Plus: A sneaker store becomes a unicorn, Brandless struggles to turn a profit, and Google workers clash with their employer over hate speech on YouTube.
The National Security Agency obtained info on US calls and text messages without authorization … twice. The latest incident, which was unearthed by the American Civil Liberties Union, happened last October — after the NSA said it purged hundreds of millions of metadata records. The incident highlights long-standing privacy concerns regarding the organization’s massive phone surveillance program, which critics have said gives the NSA unnecessary insight into people’s private information.
According to the Journal, the NSA is considering shutting down its call data collection system because it “is now viewed by many within the intelligence community as more of a burden than a useful tool, in part due to the compliance issues.”
[Dustin Volz / Wall Street Journal]
Sneaker exchange StockX is now worth $1 billion. Recode first reported on advanced talks for the unicorn funding round in April. On Wednesday the company announced $110 million in financing as well as a new CEO: top eBay executive Scott Cutler. With this new influx of cash, StockX joins 177 other active US unicorns.

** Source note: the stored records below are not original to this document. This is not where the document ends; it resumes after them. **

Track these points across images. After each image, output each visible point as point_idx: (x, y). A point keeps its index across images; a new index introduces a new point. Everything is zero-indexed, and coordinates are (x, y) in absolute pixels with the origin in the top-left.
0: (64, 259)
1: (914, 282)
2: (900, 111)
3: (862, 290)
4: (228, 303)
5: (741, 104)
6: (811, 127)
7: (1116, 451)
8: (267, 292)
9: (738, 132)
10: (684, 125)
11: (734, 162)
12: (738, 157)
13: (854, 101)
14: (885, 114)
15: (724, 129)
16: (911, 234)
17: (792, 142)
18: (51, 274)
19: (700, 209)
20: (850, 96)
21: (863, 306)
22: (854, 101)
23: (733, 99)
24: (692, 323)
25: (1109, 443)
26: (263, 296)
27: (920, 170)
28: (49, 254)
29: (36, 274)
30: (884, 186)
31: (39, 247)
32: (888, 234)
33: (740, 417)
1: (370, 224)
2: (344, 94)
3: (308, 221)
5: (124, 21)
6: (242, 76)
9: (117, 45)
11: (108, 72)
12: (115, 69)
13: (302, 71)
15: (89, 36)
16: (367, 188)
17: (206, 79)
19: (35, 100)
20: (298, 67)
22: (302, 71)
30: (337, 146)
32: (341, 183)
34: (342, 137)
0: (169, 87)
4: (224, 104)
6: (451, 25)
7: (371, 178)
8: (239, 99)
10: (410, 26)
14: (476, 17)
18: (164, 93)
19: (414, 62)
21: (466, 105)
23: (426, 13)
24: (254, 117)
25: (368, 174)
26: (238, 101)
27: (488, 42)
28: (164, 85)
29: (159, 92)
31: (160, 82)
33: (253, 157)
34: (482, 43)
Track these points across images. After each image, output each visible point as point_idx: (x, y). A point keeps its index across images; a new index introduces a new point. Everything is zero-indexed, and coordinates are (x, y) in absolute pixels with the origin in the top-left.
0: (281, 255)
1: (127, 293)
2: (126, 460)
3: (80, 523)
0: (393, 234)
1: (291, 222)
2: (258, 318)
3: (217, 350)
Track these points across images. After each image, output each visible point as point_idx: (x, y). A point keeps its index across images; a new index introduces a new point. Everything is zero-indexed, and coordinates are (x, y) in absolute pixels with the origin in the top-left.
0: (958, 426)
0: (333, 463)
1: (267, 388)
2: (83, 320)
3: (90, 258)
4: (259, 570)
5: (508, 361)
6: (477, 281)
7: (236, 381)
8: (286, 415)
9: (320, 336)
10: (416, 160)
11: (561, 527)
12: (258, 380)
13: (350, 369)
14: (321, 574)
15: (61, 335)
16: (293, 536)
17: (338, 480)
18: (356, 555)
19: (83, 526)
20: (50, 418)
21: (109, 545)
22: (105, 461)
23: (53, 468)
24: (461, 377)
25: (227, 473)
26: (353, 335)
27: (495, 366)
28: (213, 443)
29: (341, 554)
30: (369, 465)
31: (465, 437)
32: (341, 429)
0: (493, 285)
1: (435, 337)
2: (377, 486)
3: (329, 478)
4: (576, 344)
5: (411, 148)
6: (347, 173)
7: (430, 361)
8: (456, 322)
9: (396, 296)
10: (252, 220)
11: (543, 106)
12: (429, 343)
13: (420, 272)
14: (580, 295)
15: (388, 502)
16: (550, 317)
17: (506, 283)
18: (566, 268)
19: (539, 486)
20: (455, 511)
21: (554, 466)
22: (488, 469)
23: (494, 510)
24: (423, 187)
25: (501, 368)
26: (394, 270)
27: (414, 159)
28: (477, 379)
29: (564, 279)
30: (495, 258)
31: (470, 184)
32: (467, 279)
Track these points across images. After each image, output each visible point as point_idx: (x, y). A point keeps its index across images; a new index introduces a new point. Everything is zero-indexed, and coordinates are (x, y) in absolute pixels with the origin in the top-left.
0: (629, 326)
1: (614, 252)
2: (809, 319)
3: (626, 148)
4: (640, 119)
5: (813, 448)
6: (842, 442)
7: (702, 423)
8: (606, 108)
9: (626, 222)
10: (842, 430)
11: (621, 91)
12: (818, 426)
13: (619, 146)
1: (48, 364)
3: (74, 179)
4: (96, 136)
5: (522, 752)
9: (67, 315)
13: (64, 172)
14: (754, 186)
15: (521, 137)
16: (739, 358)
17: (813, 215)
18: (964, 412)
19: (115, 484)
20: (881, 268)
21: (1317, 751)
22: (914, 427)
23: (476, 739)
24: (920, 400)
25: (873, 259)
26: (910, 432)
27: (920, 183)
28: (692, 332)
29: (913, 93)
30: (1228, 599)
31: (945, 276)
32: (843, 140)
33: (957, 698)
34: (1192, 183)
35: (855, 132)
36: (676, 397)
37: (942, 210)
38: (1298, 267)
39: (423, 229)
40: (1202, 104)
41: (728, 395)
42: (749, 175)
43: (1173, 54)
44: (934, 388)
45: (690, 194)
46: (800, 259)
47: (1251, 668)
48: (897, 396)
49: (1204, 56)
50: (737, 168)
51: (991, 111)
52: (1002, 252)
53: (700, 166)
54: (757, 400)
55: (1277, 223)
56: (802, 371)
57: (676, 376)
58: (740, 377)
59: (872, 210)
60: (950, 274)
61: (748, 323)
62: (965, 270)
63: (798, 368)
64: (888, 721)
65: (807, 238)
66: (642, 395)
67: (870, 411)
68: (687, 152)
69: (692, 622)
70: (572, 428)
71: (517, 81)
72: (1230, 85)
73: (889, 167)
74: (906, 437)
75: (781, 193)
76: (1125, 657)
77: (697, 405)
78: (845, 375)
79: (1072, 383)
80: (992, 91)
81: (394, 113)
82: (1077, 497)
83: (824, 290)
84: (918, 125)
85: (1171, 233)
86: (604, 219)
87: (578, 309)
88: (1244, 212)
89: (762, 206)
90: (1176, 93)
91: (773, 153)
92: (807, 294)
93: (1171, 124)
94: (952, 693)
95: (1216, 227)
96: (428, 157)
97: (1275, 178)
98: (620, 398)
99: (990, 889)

It’s the first of several online marketplaces that trade sneakers to make the cut, but similar sites have attracted also attracted millions in venture capital funding, according to the New York Times. “The rise of these online marketplaces is now pushing sneaker retailers and brands to rethink the potential of resale sites — once deemed a quirky niche for enthusiasts — as serious distribution channels,” the Times reports.
[Erin Griffith / New York Times]
Softbank’s investment in generic packaged goods startup Brandless has been a rocky union. Brandless CEO Tina Sharkey stepped down in March due to tensions with the giant tech investor, which was urging Brandless to cut costs — which included laying off 13 percent of the company’s workforce — in order to turn a profit. The move also points to larger hardships for the direct-to-consumer company, which launched in 2016 and has faced increased competition from traditional retailers like Target, which have created and built up their own low-cost generic brands.
[Zoë Bernard / The Information]
Some Google employees want the San Francisco pride parade to ban their employer in protest over how it handles hate speech on YouTube. The group of about 100 Google employees wrote a letter to the parade’s board, saying that the company has taken too long to improve its policies, which have caused YouTube to become a breeding ground for racist and homophobic content as well as conspiracy theories. The parade committee responded by saying that Google would still participate in the parade Saturday, as it’s “historically been a strong ally to LGBTQ+ communities.
According to an internal Google memo obtained by the Verge, the company has also warned employees not to protest Google during the parade, if they are marching with the company in an official capacity.